Я — математик. Дальнейшая жизнь вундеркинда | страница 8



При изучении теории интеграла Лебега последовательно переходят от меры (т. е. длины) изолированных интервалов к мере более сложных множеств, состоящих из бесконечной последовательности интервалов, и далее к мере еще более сложных множеств, которые (так же как и совокупность точек, не принадлежащих к нашему множеству) можно сколь угодно точно приблизить такой последовательностью интервалов. Аккуратное изложение этой теории требует знания высшей математики, но не содержит никаких особенно длинных математических преобразований или запутанных логических построений.
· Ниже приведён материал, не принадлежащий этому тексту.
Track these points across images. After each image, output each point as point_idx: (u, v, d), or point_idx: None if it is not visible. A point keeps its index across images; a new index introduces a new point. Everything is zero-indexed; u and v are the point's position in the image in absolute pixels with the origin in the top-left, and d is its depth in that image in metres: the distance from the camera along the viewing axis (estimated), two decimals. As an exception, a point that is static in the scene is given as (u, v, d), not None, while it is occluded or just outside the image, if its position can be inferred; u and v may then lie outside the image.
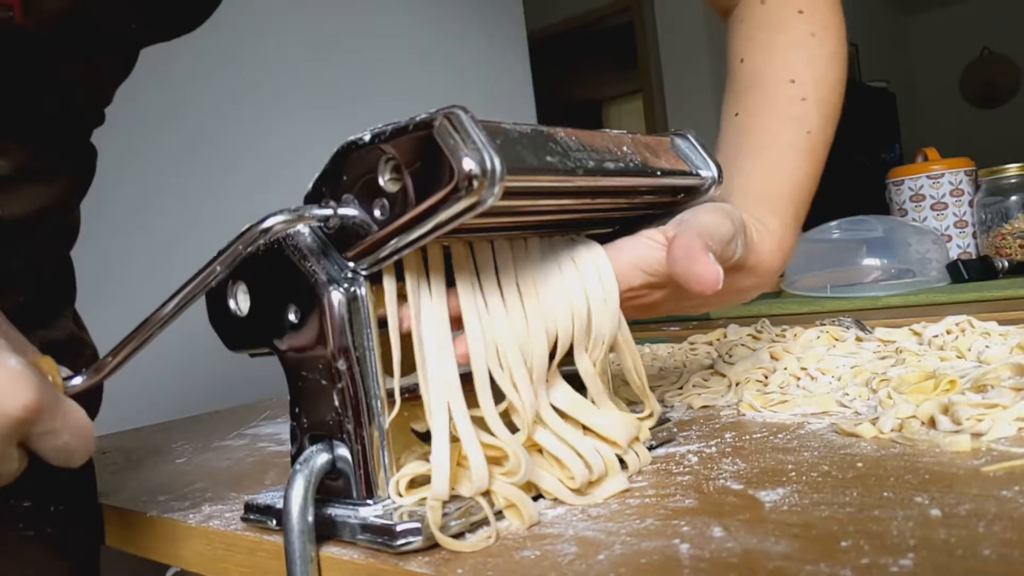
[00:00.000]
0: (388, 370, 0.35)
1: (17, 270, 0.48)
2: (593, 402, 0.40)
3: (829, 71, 0.56)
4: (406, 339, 0.36)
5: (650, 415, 0.44)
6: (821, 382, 0.54)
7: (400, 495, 0.35)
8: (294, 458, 0.36)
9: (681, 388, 0.59)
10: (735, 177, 0.51)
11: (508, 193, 0.31)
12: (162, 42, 0.52)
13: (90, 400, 0.55)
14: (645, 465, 0.41)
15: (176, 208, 1.38)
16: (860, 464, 0.37)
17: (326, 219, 0.35)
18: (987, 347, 0.55)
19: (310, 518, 0.34)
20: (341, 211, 0.34)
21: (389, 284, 0.35)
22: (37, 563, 0.49)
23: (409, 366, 0.36)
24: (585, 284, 0.40)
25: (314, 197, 0.36)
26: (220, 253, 0.35)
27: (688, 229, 0.40)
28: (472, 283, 0.37)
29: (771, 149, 0.52)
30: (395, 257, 0.34)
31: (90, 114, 0.53)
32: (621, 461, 0.39)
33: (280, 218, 0.34)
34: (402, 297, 0.36)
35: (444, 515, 0.33)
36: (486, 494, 0.35)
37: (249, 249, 0.37)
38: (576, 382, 0.40)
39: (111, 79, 0.52)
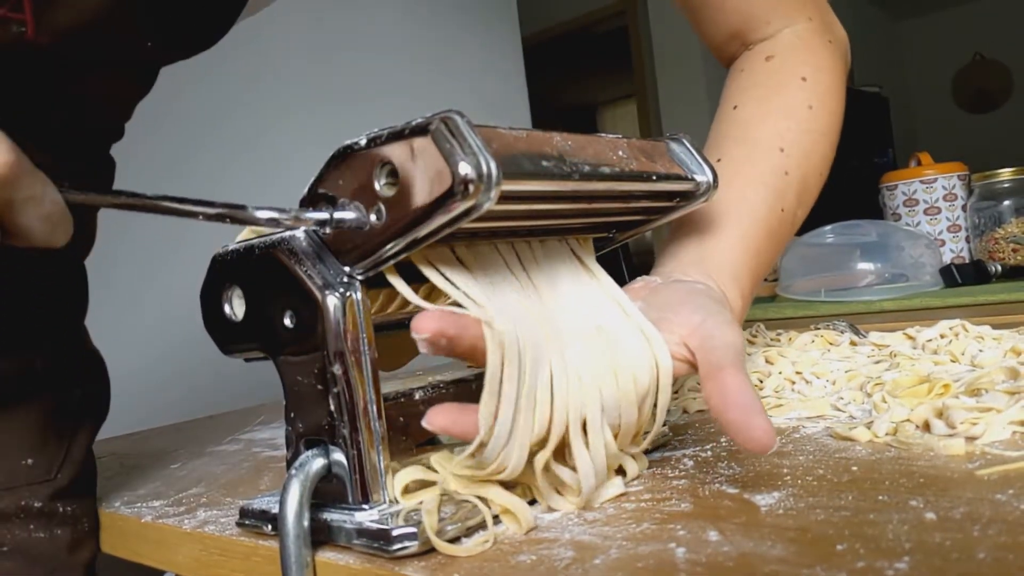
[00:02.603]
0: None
1: (34, 275, 0.49)
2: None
3: (815, 149, 0.54)
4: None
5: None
6: (816, 386, 0.54)
7: (396, 500, 0.35)
8: (289, 463, 0.36)
9: (676, 392, 0.59)
10: (706, 239, 0.49)
11: (504, 197, 0.31)
12: (180, 60, 0.52)
13: (98, 404, 0.55)
14: (643, 470, 0.41)
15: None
16: (855, 468, 0.37)
17: (322, 223, 0.35)
18: (981, 351, 0.55)
19: (306, 523, 0.34)
20: (337, 215, 0.34)
21: (400, 284, 0.35)
22: (47, 564, 0.49)
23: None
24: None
25: (310, 201, 0.36)
26: (206, 203, 0.35)
27: (730, 364, 0.37)
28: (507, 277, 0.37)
29: (745, 221, 0.50)
30: (391, 262, 0.34)
31: (108, 128, 0.53)
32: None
33: (273, 214, 0.34)
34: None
35: (440, 519, 0.33)
36: (483, 498, 0.35)
37: (239, 247, 0.37)
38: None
39: (128, 95, 0.52)
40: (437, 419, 0.34)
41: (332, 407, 0.34)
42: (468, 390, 0.43)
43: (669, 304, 0.42)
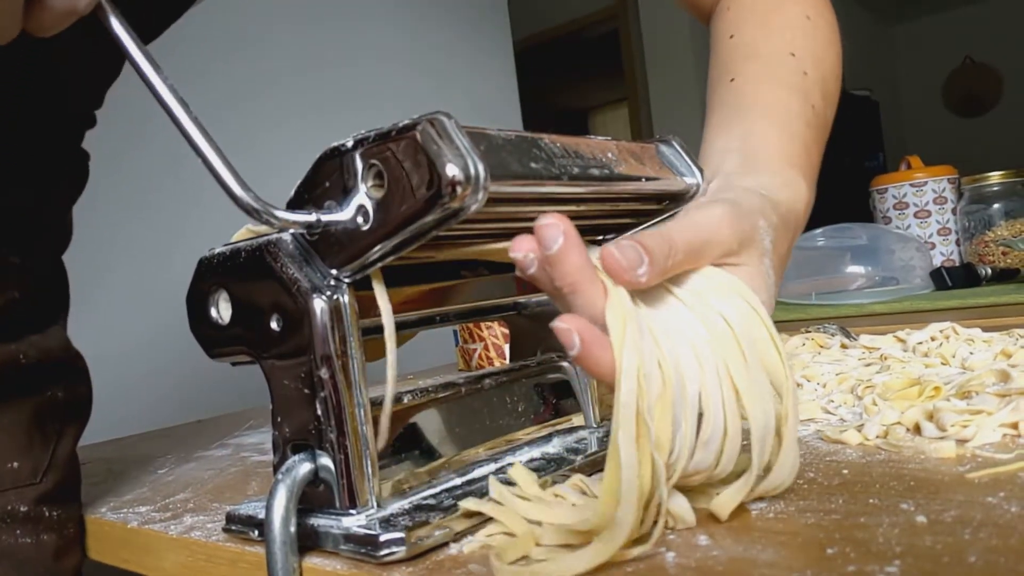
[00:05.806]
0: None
1: (13, 266, 0.48)
2: None
3: (826, 54, 0.55)
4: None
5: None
6: (807, 389, 0.54)
7: (381, 504, 0.35)
8: (276, 468, 0.36)
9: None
10: (749, 137, 0.48)
11: (492, 199, 0.31)
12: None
13: (81, 407, 0.54)
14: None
15: (161, 216, 1.37)
16: (846, 471, 0.37)
17: (309, 226, 0.34)
18: (971, 353, 0.55)
19: (292, 528, 0.34)
20: (324, 218, 0.34)
21: (380, 290, 0.35)
22: (34, 570, 0.48)
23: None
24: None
25: (297, 204, 0.35)
26: (211, 141, 0.34)
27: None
28: None
29: (781, 116, 0.49)
30: (379, 264, 0.34)
31: (80, 115, 0.52)
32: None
33: (252, 202, 0.33)
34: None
35: (430, 523, 0.33)
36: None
37: (226, 250, 0.37)
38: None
39: (99, 76, 0.51)
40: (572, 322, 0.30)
41: (319, 411, 0.34)
42: (458, 395, 0.43)
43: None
Для нас здесь существенно только то, что Лебег сумел разумным образом распространить понятие длины (т. е. меры) со случая отдельного интервала на случай наиболее сложных точечных множеств, для которых это понятие оказывается еще имеющим смысл.

Харди умер несколько лет тому назад[10]; его более молодой коллега и неизменный товарищ по работе Дж. Е. Литлвуд, с которым мне тоже приходилось работать, еще жив. В то время, о котором я сейчас рассказываю, Литлвуд казался просто одним из многих блестящих молодых людей; позднее, познакомившись с ним поближе, я узнал, что он замечательный альпинист и еще более замечательный математик. Небольшого роста, плотный, мускулистый, как и пристало настоящему спортсмену, Литлвуд и в математике и в альпинизме отличался неистощимым запасом сил и безупречным мастерством.

За долгие годы творческого содружества роли Харди и Литлвуда определились вполне четко: оригинальность замыслов и ясность мысли шли от Харди, непреклонное упорство и неустанная энергия — от Литлвуда. Интересно, что из них двоих Литлвуд был гораздо менее заметен, чем Харди. Однажды произошел такой случай. Литлвуд приехал в Геттинген к Эдмунду Ландау. Увидев его, этот баловень судьбы и математики со свойственной ему непосредственностью воскликнул: «Так, значит, Вы на самом деле существуете! А я-то думал, что это псевдоним, которым Харди подписывает свои работы, когда считает, что они недостаточно хороши для него».

Немного позднее, в этом же академическом году, Ландау и Давид Гильберт стали моими учителями; это произошло весной 1914 года, когда я перед самым началом первой мировой войны перебрался в Геттинген. Ландау родился в богатой еврейской семье, где многие поколения мужчин занимались банковским делом. В детстве он тоже был чем-то вроде вундеркинда. Его воспитывали в обстановке изысканной роскоши, и он с раннего возраста привык пользоваться всеми благами жизни, которые можно получить за деньги. Этот миниатюрный человек с совершенно недисциплинированным умом и внешностью херувима — маленькие стоящие торчком усики не нарушали общего впечатления — всегда казался чуточку не на месте в этом грубом мире. Если кто-нибудь спрашивал, как отыскать в Геттингене его дом, он совершенно спокойно говорил: «Нет ничего проще. Это самый красивый дом в городе».